Updated Content = Secret Sauce
Everyone wants to be relevant and have reach on the web. Some of the most freeing parts of Internet use is that it is truly at everyone’s fingertips. If I need to find a Swahili speaking legal advisor you can bet your bottom dollar I can find them with a click and some flourish. I can make my way to their website, and if I’m lucky and they’ve done their job I can find out how to reach them pretty easily. More often than not they’ve not done their job.What’s the job you ask? Keeping the secret sauce, saucy.
The secret sauce is their content. More often than not it’s outdated and it’s old.

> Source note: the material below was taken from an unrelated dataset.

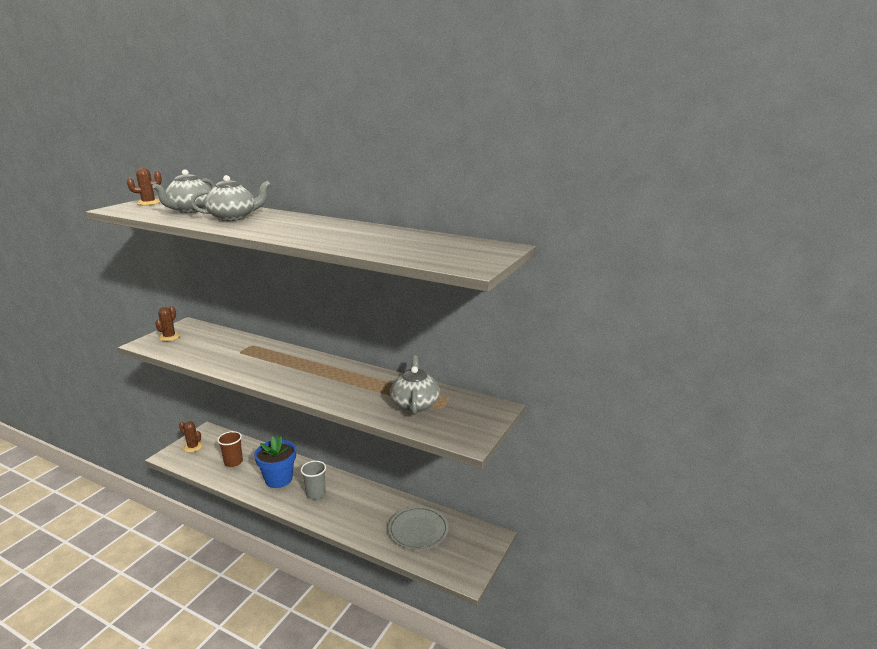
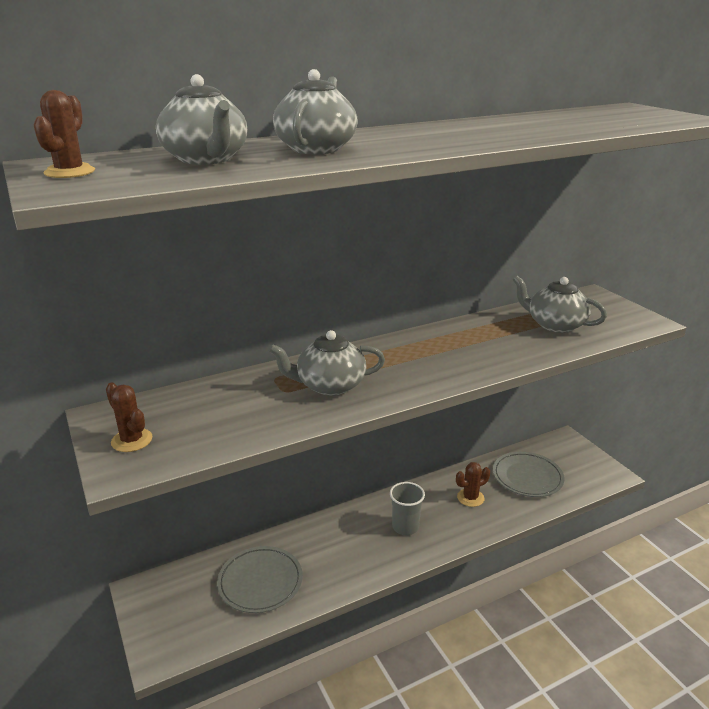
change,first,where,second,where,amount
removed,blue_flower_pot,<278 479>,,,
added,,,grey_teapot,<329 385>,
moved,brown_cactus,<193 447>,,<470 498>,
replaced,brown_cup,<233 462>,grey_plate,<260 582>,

I’m talking about websites that have a footer that still says “Copyright 2011” and events from 2014. That kind of old dry news makes me pause and even worse makes me ask, “Are these people real?” “Do they still exist?” And most importantly, “Can I trust them?” You don’t want people asking themselves that when they land on your site. You want to make sure your organization is getting the shout outs and props it deserves – especially online. Websites are so key to an organization’s overall image and yet are often overlooked. People get busy and think don’t have the skills or the knowledge to take on this website stuff.
There is absolutely a way for you, the average staff person, to be able to update your events while they rollout. You won’t need to go back and forth between your developer. You won’t to freak out about passwords and logins and all that stuff because you can make them yourself. This solution is called WordPress. With WordPress you can keep your events up to date and it is so simple and so user-friendly that anyone can do it. Often people think WordPress = blogs but they can be so much more! They can be e-commerce sites, portfolios, not for profit sites – anything! WordPress sites bridge the knowledge gap and let a developer create something beautiful that can evolve as your organization evolves and be updated by you.